Can. 701 — Mit der rechtmäßig erfolgten Entlassung erlöschen ohne weiteres die Gelübde und die aus der Profeß hervorgehenden Rechte und Pflichten. Ist jedoch das Mitglied Kleriker, so darf er die heiligen Weihen so lange nicht ausüben, bis er einen Bischof findet, der ihn nach einer angemessenen Prüfung in seine Diözese nach Maßgabe von can. 693 aufnimmt oder ihm zumindest die Ausübung der heiligen Weihen gestattet.

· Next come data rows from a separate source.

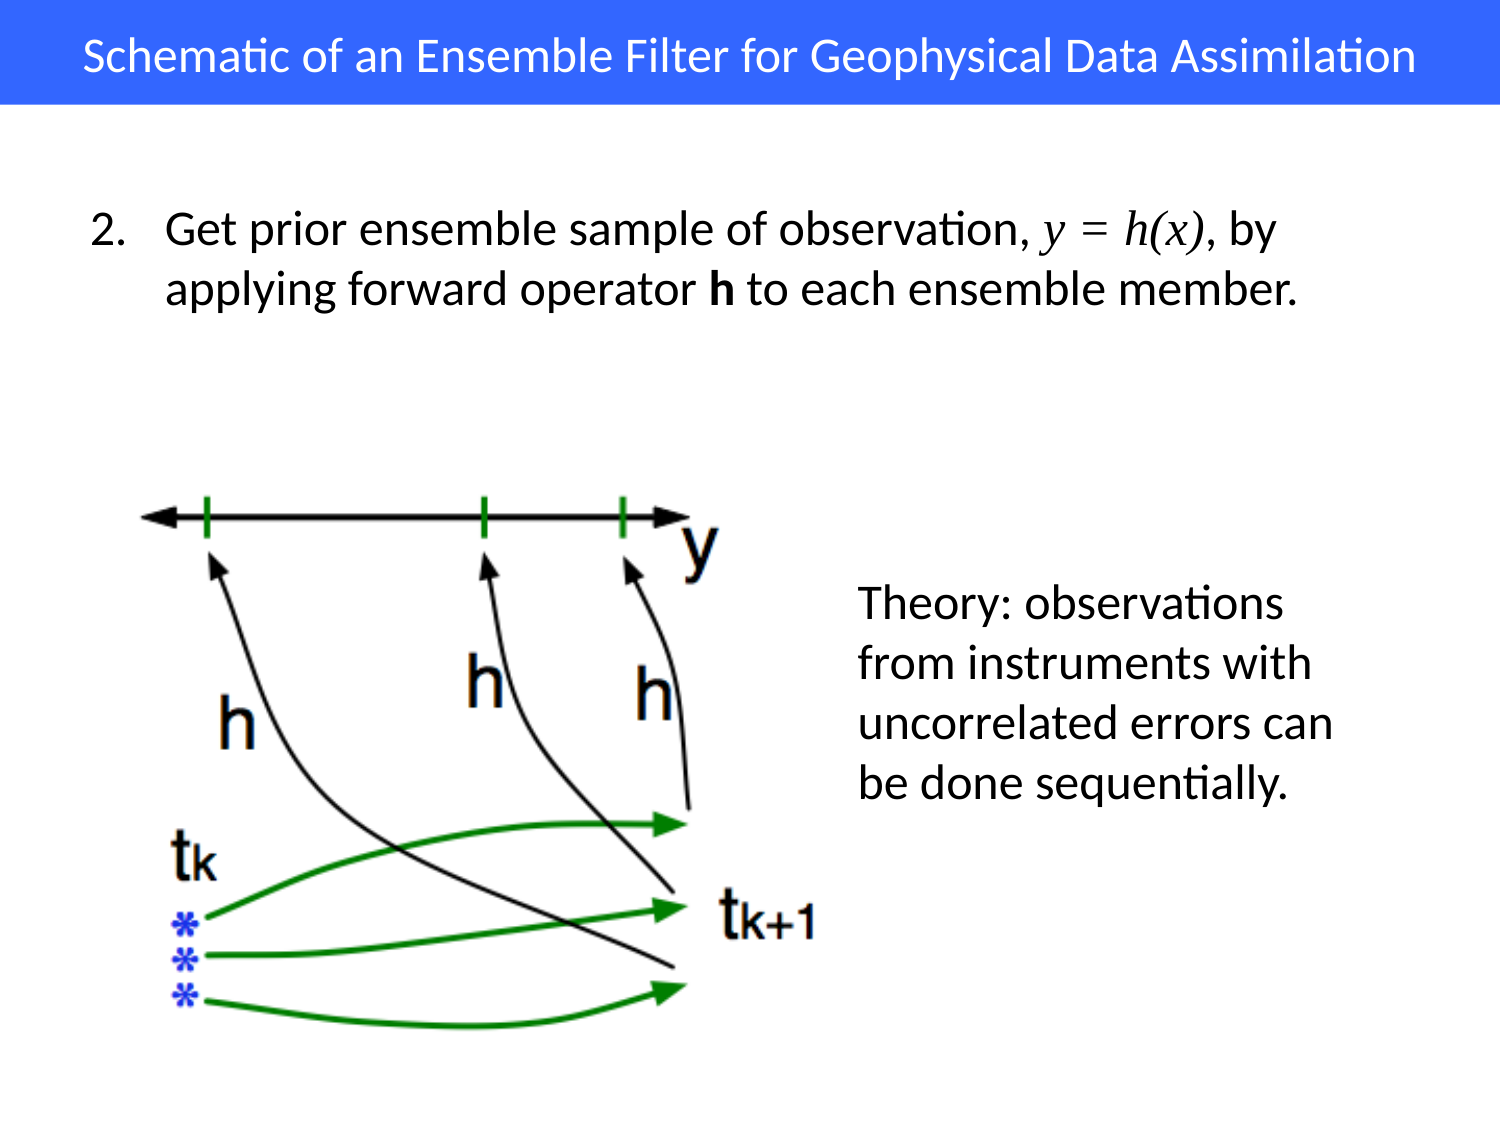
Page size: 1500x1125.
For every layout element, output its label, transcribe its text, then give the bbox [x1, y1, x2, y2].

picture [67, 336, 1427, 1096]
title Schematic of an Ensemble Filter for Geophysical Data Assimilation [0, 0, 1500, 105]
text_box Get prior ensemble sample of observation, y = h(x), by applying forward operator h to each ensemble member. [75, 188, 1375, 323]
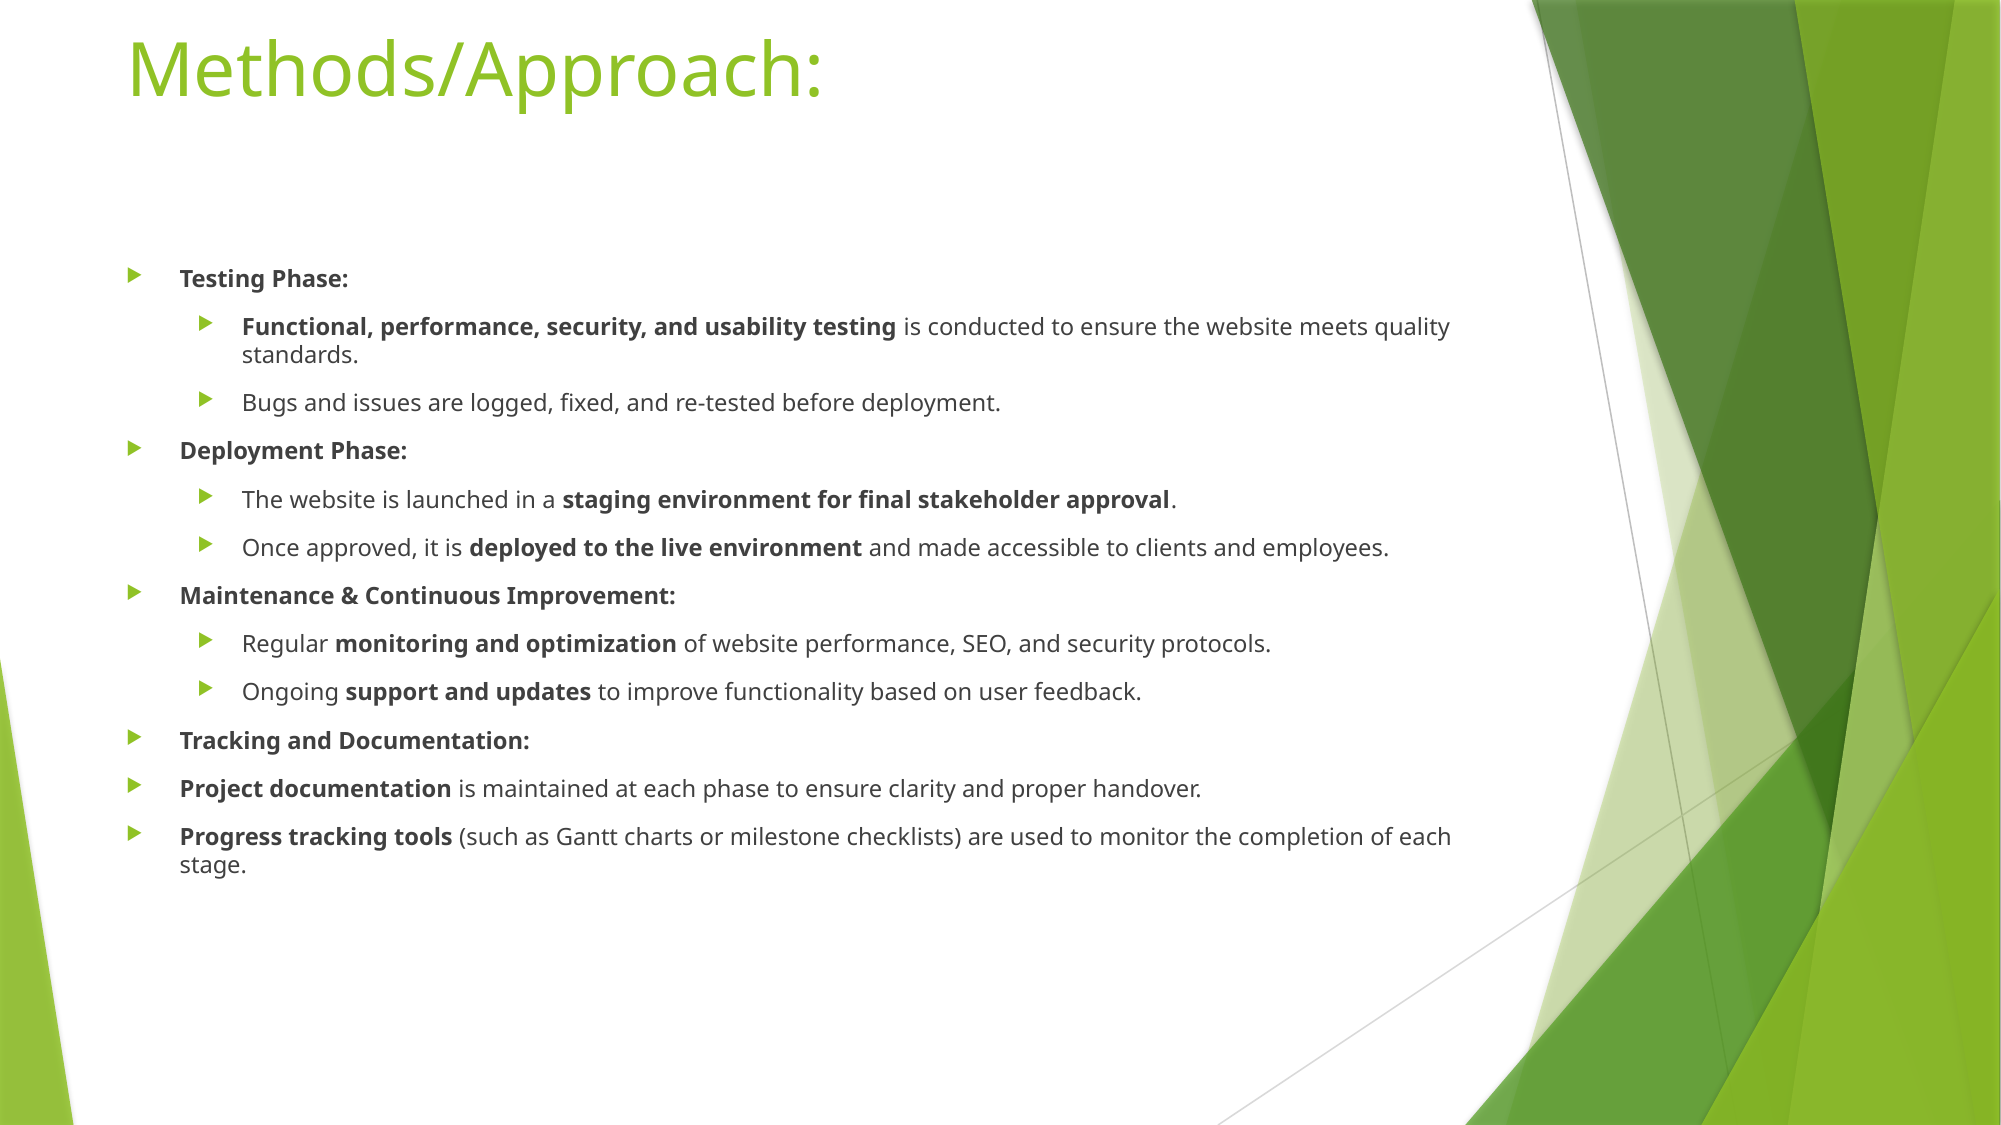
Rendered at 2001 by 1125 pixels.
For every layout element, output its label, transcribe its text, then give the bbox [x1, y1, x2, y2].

list Testing Phase: Functional, performance, security, and usability testing is conducted to ensure the website meets quality standards. Bugs and issues are logged, fixed, and re-tested before deployment. Deployment Phase: The website is launched in a staging environment for final stakeholder approval. Once approved, it is deployed to the live environment and made accessible to clients and employees. Maintenance & Continuous Improvement: Regular monitoring and optimization of website performance, SEO, and security protocols. Ongoing support and updates to improve functionality based on user feedback. Tracking and Documentation: Project documentation is maintained at each phase to ensure clarity and proper handover. Progress tracking tools (such as Gantt charts or milestone checklists) are used to monitor the completion of each stage. [111, 255, 1522, 893]
title Methods/Approach: [111, 13, 1522, 231]
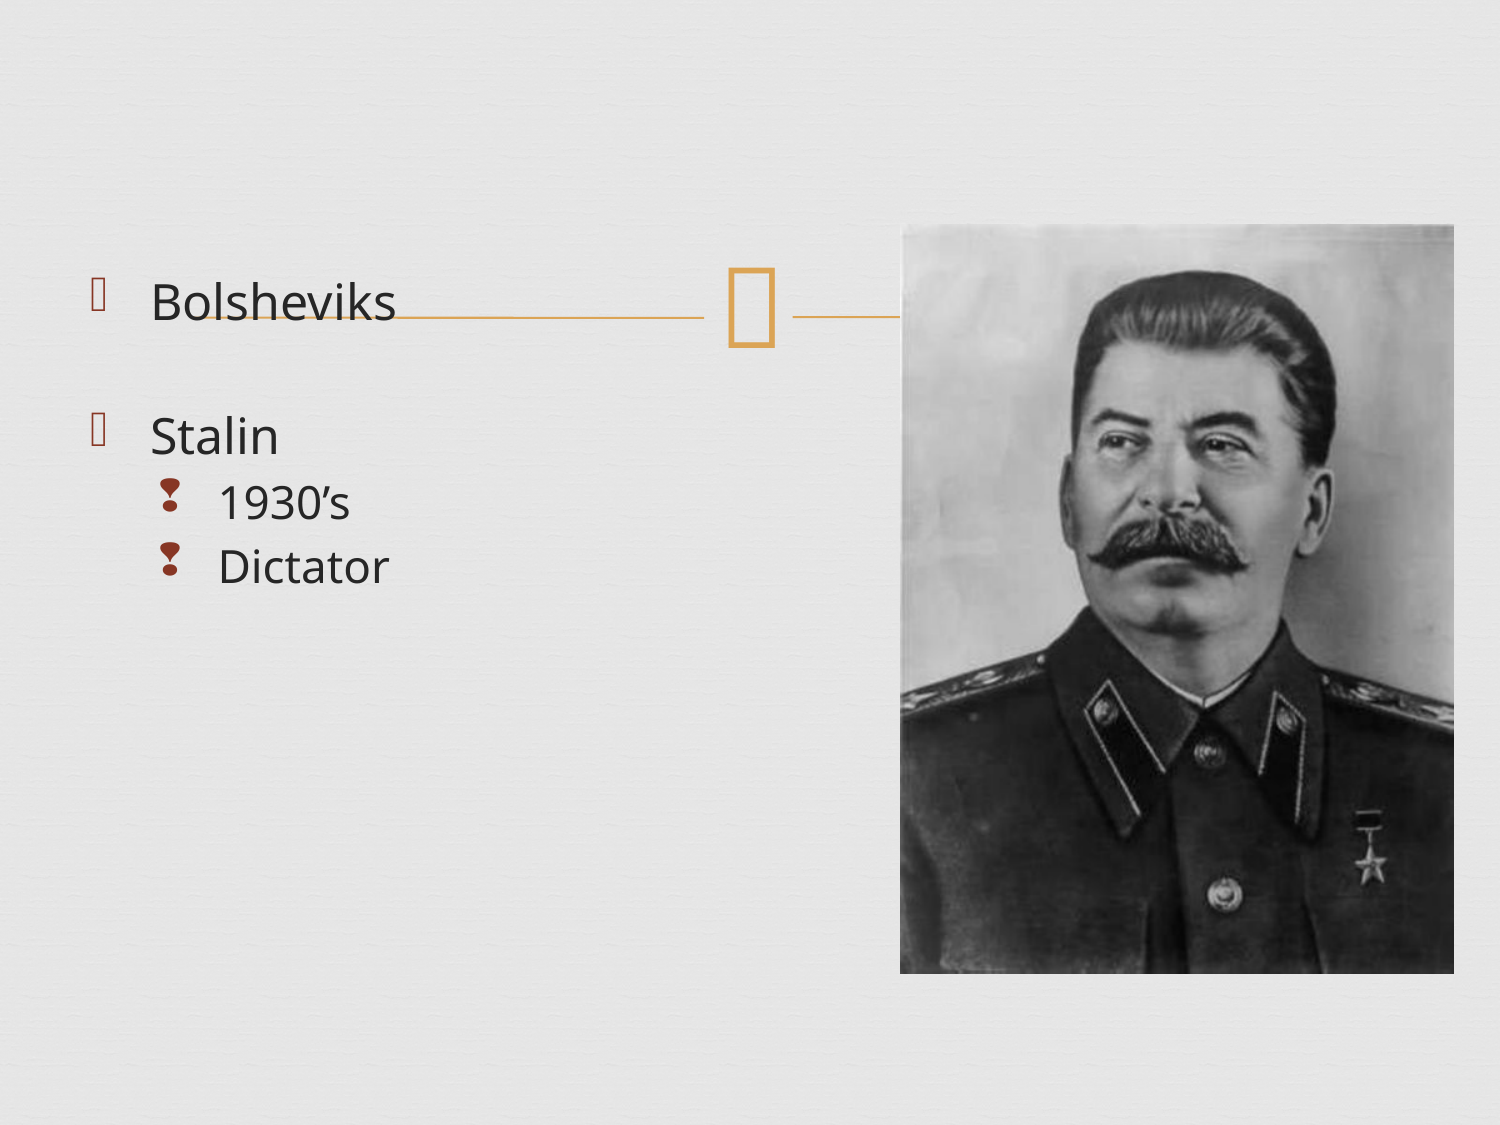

Can. 702 — § 1. Wer rechtmäßig aus einem Ordensinstitut austritt oder aus ihm rechtmäßig entlassen wurde, kann für jegliche in ihm geleistete Arbeit von demselben nichts verlangen.

§ 2. Das Institut jedoch soll Billigkeit und evangelische Liebe gegenüber dem ausgeschiedenen Mitglied walten lassen.

Can. 703 — Im Falle eines schweren äußeren Ärgernisses oder eines sehr schweren, dem Institut drohenden Schadens kann ein Mitglied unverzüglich vom höheren Oberen bzw., wenn Gefahr im Verzug ist, vom Hausoberen mit Zustimmung seines Rates aus der Ordensniederlassung gewiesen werden. Der höhere Obere hat nötigenfalls für die Einleitung eines Entlassungsprozesses nach Maßgabe des Rechtes Sorge zu tragen oder die Angelegenheit dem Apostolischen Stuhl zu unterbreiten.

Can. 704 — Die auf irgendeine Weise vom Ordensinstitut getrennten Mitglieder sind in dem Bericht zu erwähnen, der nach can. 592, § 1 an den Apostolischen Stuhl zu leiten ist.